### Your assignment
All of the listing should be output exactly, apart from the pictures.

[[ Input material open ]]

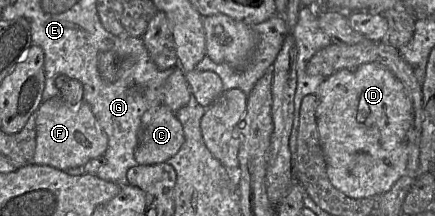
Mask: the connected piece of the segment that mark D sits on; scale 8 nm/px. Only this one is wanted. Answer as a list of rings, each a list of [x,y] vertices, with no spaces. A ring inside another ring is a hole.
[[[377,62],[364,63],[357,68],[341,69],[327,77],[318,87],[315,94],[318,98],[316,122],[319,141],[326,162],[327,176],[331,184],[340,192],[353,199],[378,198],[388,192],[392,186],[406,173],[408,164],[407,132],[412,125],[411,106],[401,81],[394,74]]]

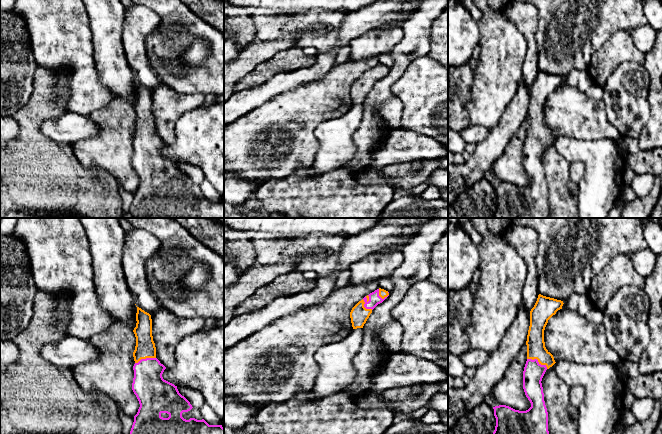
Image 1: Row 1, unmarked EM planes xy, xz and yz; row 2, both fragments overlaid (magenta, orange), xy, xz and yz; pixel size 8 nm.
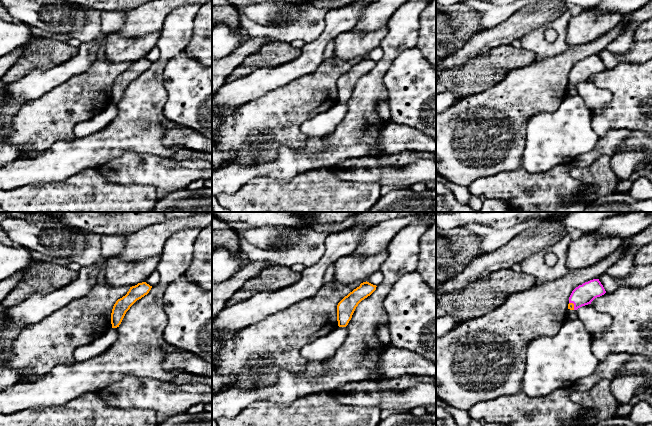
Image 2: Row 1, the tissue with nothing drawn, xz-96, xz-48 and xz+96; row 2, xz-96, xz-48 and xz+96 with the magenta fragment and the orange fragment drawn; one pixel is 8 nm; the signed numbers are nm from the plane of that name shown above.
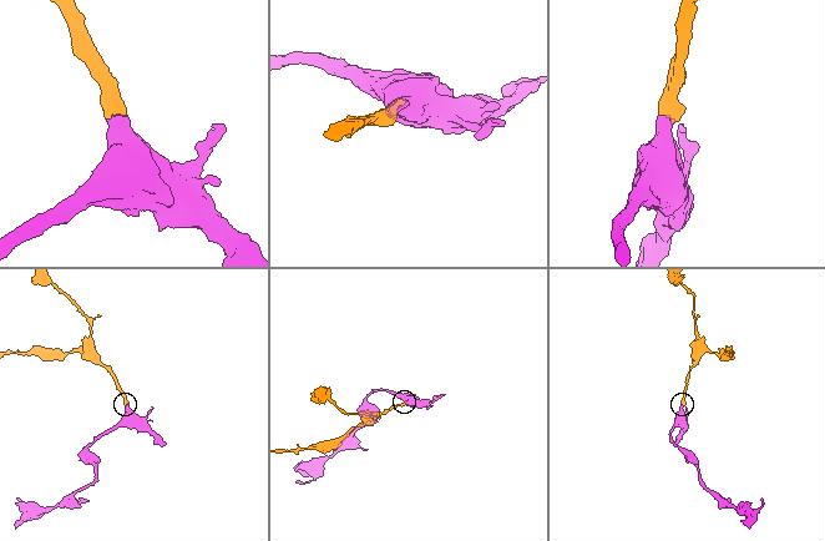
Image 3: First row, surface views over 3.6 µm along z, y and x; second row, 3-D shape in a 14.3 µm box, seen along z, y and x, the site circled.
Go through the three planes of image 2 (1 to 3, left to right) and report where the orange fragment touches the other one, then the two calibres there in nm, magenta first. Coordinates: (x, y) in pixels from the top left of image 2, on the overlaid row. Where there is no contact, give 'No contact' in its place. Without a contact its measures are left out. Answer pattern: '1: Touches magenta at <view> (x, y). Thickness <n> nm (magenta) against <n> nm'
1: No contact
2: No contact
3: Touches magenta at xz+96 (574, 305). Thickness 170 nm (magenta) against 50 nm

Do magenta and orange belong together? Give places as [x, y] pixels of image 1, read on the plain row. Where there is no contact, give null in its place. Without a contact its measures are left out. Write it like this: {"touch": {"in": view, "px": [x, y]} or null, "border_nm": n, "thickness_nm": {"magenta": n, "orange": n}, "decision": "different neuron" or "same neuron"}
{"touch": {"in": "xz", "px": [364, 81]}, "border_nm": 130, "thickness_nm": {"magenta": 100, "orange": 150}, "decision": "same neuron"}

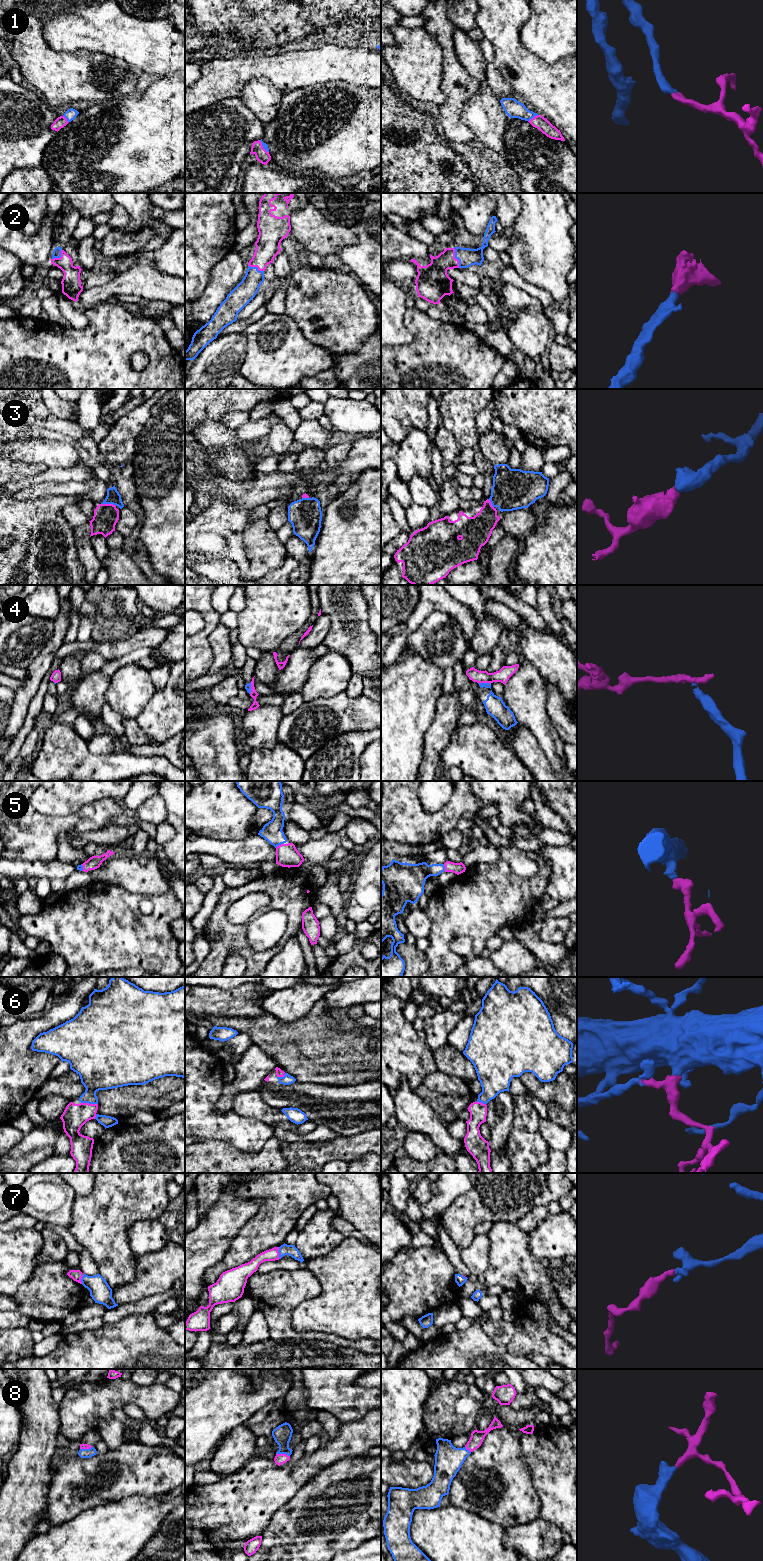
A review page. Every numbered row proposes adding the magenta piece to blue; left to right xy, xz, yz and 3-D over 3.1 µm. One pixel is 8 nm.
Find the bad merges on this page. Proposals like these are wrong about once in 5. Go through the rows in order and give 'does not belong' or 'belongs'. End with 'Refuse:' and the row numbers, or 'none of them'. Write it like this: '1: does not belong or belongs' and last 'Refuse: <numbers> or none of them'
1: belongs
2: belongs
3: belongs
4: does not belong
5: belongs
6: belongs
7: belongs
8: belongs
Refuse: 4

[[ Input material closed ]]

### Solution to this task
Mask: the connected piece of the segment that mark D sits on; scale 8 nm/px. Only this one is wanted. Answer as a list of rings, each a list of [x,y] vertices, with no spaces. A ring inside another ring is a hole.
[[[377,62],[364,63],[357,68],[341,69],[327,77],[318,87],[315,94],[318,98],[316,122],[319,141],[326,162],[327,176],[331,184],[340,192],[353,199],[378,198],[388,192],[392,186],[406,173],[408,164],[407,132],[412,125],[411,106],[401,81],[394,74]]]

Image 1: Row 1, unmarked EM planes xy, xz and yz; row 2, both fragments overlaid (magenta, orange), xy, xz and yz; pixel size 8 nm.
Image 2: Row 1, the tissue with nothing drawn, xz-96, xz-48 and xz+96; row 2, xz-96, xz-48 and xz+96 with the magenta fragment and the orange fragment drawn; one pixel is 8 nm; the signed numbers are nm from the plane of that name shown above.
Image 3: First row, surface views over 3.6 µm along z, y and x; second row, 3-D shape in a 14.3 µm box, seen along z, y and x, the site circled.
Go through the three planes of image 2 (1 to 3, left to right) and report where the orange fragment touches the other one, then the two calibres there in nm, magenta first. Coordinates: (x, y) in pixels from the top left of image 2, on the overlaid row. Where there is no contact, give 'No contact' in its place. Without a contact its measures are left out. Answer pattern: '1: Touches magenta at <view> (x, y). Thickness <n> nm (magenta) against <n> nm'
1: No contact
2: No contact
3: Touches magenta at xz+96 (574, 305). Thickness 170 nm (magenta) against 50 nm

Do magenta and orange belong together? Give places as [x, y] pixels of image 1, read on the plain row. Where there is no contact, give null in its place. Without a contact its measures are left out. Write it like this: {"touch": {"in": view, "px": [x, y]} or null, "border_nm": n, "thickness_nm": {"magenta": n, "orange": n}, "decision": "different neuron" or "same neuron"}
{"touch": {"in": "xz", "px": [364, 81]}, "border_nm": 130, "thickness_nm": {"magenta": 100, "orange": 150}, "decision": "same neuron"}

A review page. Every numbered row proposes adding the magenta piece to blue; left to right xy, xz, yz and 3-D over 3.1 µm. One pixel is 8 nm.
Find the bad merges on this page. Proposals like these are wrong about once in 5. Go through the rows in order and give 'does not belong' or 'belongs'. End with 'Refuse:' and the row numbers, or 'none of them'. Write it like this: '1: does not belong or belongs' and last 'Refuse: <numbers> or none of them'
1: belongs
2: belongs
3: belongs
4: does not belong
5: belongs
6: belongs
7: belongs
8: belongs
Refuse: 4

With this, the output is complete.